Question

which term of the A.P 8, 14, 20, 26 ,....will be 72 more than its 41st term ?​

Answer 1

Given,

AP: 8, 14, 20, 26,...

To find,

The term 72 more than its 41st term.

Solution,

This numerical problem can be solved simply by following the below steps.

From the given AP, it can be observed that,

The first term, a = 8,

The common difference, d = 14-8 = 6.

Now, let the term which is 72 more than the 41st term be $a_n$.

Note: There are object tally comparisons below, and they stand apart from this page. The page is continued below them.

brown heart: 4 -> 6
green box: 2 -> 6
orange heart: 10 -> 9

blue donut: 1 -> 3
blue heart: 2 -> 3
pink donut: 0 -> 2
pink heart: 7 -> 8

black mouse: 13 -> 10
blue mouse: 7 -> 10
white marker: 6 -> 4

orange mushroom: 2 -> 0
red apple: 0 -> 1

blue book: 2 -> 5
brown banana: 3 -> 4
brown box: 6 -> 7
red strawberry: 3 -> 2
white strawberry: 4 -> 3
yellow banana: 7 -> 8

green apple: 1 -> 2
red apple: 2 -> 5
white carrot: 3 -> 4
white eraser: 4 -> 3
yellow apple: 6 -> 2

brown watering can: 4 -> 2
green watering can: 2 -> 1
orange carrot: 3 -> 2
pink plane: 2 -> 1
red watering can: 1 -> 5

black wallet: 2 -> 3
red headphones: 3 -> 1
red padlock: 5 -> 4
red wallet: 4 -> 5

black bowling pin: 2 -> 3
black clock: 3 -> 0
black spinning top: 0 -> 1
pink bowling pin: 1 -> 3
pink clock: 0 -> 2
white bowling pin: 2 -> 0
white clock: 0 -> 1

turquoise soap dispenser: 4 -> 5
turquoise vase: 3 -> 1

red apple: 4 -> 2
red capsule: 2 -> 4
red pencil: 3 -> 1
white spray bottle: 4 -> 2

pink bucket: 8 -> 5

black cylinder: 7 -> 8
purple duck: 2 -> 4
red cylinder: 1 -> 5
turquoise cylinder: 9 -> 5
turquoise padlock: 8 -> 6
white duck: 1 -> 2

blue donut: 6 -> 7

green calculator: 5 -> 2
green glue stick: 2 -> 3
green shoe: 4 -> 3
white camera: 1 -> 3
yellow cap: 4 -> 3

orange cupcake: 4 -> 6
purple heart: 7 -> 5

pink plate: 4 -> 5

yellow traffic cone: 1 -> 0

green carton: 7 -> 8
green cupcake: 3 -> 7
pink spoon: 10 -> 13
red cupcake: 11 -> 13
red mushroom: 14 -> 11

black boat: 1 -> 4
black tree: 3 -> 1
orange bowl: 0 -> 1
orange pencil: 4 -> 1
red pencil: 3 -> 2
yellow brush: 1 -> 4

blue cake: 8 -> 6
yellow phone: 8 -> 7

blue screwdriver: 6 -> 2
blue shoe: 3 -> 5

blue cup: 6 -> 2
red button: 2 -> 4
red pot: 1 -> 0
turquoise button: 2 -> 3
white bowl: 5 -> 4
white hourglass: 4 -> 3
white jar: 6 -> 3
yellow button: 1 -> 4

So, from the given condition,

$a_n=a_{41}+72$.

Since, the $n^{th}$ term of an AP $a_n$ is given by,

$a_n=a+(n-1)d$

Substituting this for n and n = 41 in the previous relation,

$[a+(n-1)d]=[a+(41-1)d]+72$

Now, substituting a, d in this equation, we get,

$[8+(n-1)6]=[8+(41-1)6]+72$

⇒ $[8+(n-1)6]=[8+40*6]+72$

⇒ $[8+(n-1)6]=248+72$

⇒ $8+(n-1)6=320$

⇒ $n-1=\frac{312}{6}$

⇒ $n=52+1$

⇒ $n=53.$

Therefore, the term which is 72 more than the 41st term of the given AP will be the 53rd.